Eine weitere bedeutende Gattung des Sozialistischen Realismus, der Roman, gliederte sich in drei Nebenzweige:
- Bis in die späten 30er Jahre war der Produktionsroman die wichtigste Untergattung. Themen waren landwirtschaftliche Kolchosen, Kollektivierung und "Entkulakisierung", industrieller Aufbau, Gewinnung von Bodenschätzen, Sabotage und Klassenkampf etc. Bekannte Autoren dieser Gattung waren Michail Scholochow, Fjodor Panfjorow und Leonid Leonow.
- Der Stalinschen Maxime, dass Schriftsteller zur Erziehung des Volkes beizutragen hatten, sowie dem grundlegenden Wertewandel des gesamten Erziehungswesens unter Stalin entsprang die Gattung des Erziehungsromans. Thematisch wurde die Entwicklung des Menschen zu "sozialistischen Persönlichkeit", Patriotismus und Linientreue zur Partei behandelt. Erfolgreiche Erziehungsromane waren etwa Nikolaj Ostrowskis Wie der Stahl gehärtet wurde und Anton Makarenkos Der Weg ins Leben.
- Ohne die Blickweise des historischen Materialismus (Marx) aufzugeben, repräsentierte der historische Roman in den dreißiger Jahren eine neue Sichtweise auf die Geschichte. Statt wie in den Zwanzigern den historischen Klassenkampf in den Mittelpunkt der Betrachtung zu stellen, wurden nun wichtige Ereignisse aus der "nationalen Vergangenheit" aufgearbeitet, wobei allerdings stets ein Bezug zur sowjetischen Gegenwart hergestellt wurde, entweder als warnende Negativbeispiele oder indem indirekt Parallelen zum aktuellen Herrschaftssystem konstruiert wurden. Bemerkenswerte Beispiele dieser Romangattung sind die die Werke von Alexei Tolstoi, Alexej Nowikow-Priboj und Sergej Sergejew-Tschenski.
Förderung und Säuberungen
Die kulturelle Umschwung war begleitet von rigoroser Zensur sowie Verfolgung und "Säuberungen" nicht systemkonformer Literaten ("Schädlinge - вредители", "Volksfeinde - враги народа"), wobei das Ausmaß der Verfolgung seinesgleichen suchte.
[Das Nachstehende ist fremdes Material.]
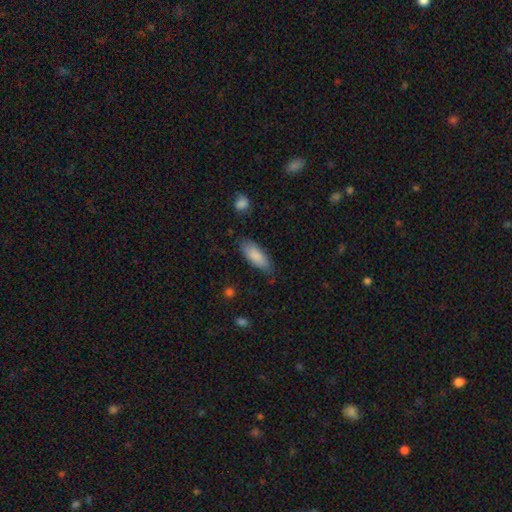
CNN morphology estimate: Smooth or featured: smooth — 86% (featured or disk — 8%)
How rounded: in between — 74% (cigar-shaped — 25%)
Merging: none — 77% (minor disturbance — 17%)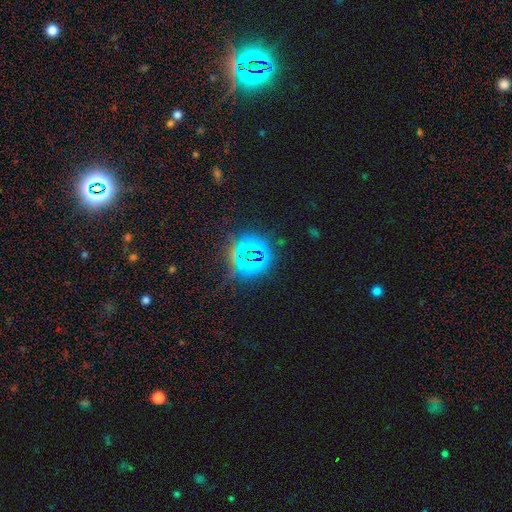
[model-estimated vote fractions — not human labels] Q: Smooth or featured?
A: star or artifact (74%); runner-up: smooth (17%)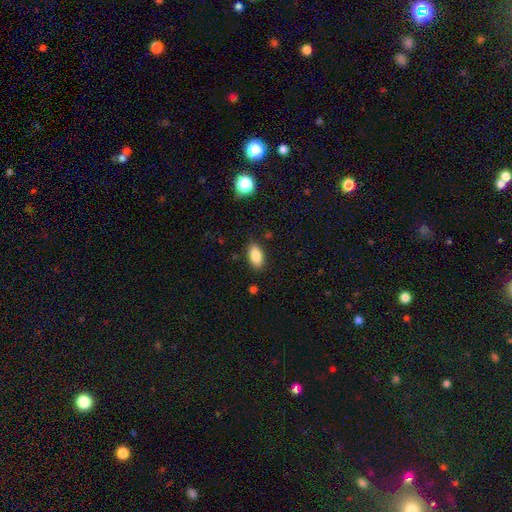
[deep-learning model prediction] This is clearly a smooth galaxy (85%). How rounded: clearly in between (90%). Merging: clearly none (86%).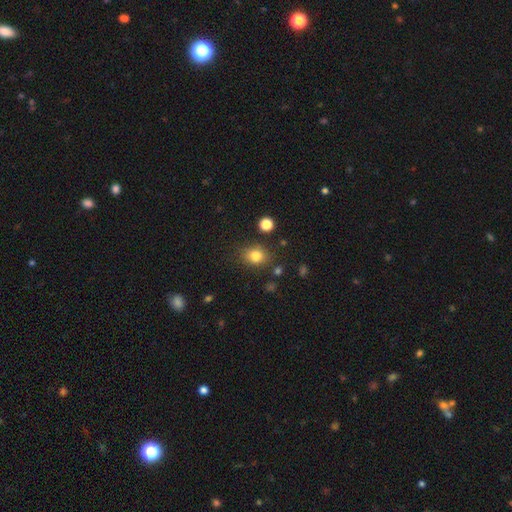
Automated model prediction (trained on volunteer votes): This appears to be a smooth galaxy with no disk features (82%) that is round (56%). Merging: none (80%).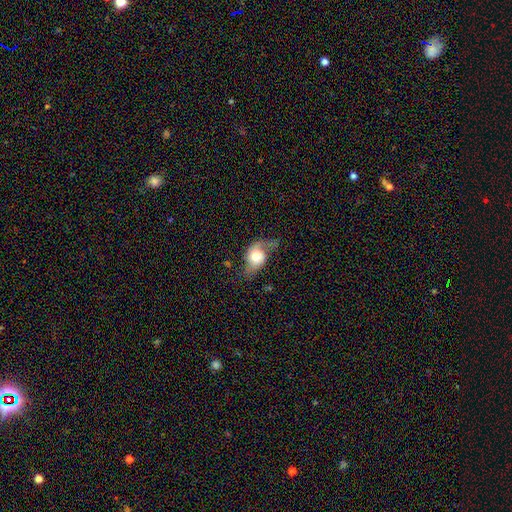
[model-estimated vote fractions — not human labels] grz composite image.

Aufgrund von Archivfunden der Lubjanka wird geschätzt, dass insgesamt rund 2000 Schriftsteller verhaftet wurden, von denen 1500 entweder im Lager starben oder hingerichtet wurden. Typisch für eine diktatorische Herrschaft war dabei, dass Stalin bei allen Repressionen willkürlich auch einzelne Personen verschonte und sie geradezu unter seinen Schutz zu nehmen schien. Die Fokussierung der Verfolgungen auf Kulturschaffende demonstriert die immense Bedeutung, die man diesem Personenkreis beimaß. Dem gegenüber stand ein umfassendes System von wirtschaftlicher Förderung der systemkonformen Literaturschaffenden: Wohnungs- und Datschenbeschaffungen, Sanatorienaufenthalte und eine Renten- und Krankenversicherung gehörten dazu.
Alternative Literaturen
Im Klima von Repressionen, Zensur und engen künstlerischen Dogmata konnten von der offiziellen Linie abweichende Arbeiten nur im Verborgenen entstehen und existieren. Trotz der "Säuberungen" in den dreißiger Jahren schufen Dichter wie Anna Achmatowa, Ossip Mandelstam, Andrej Platonow, Michail Bulgakow und andere bleibende Werke, die in ihrer Gesamtheit eine weitverzweigte Gegenströmung zu den literarischen Produkten des Sozialistischen Realismus bilden.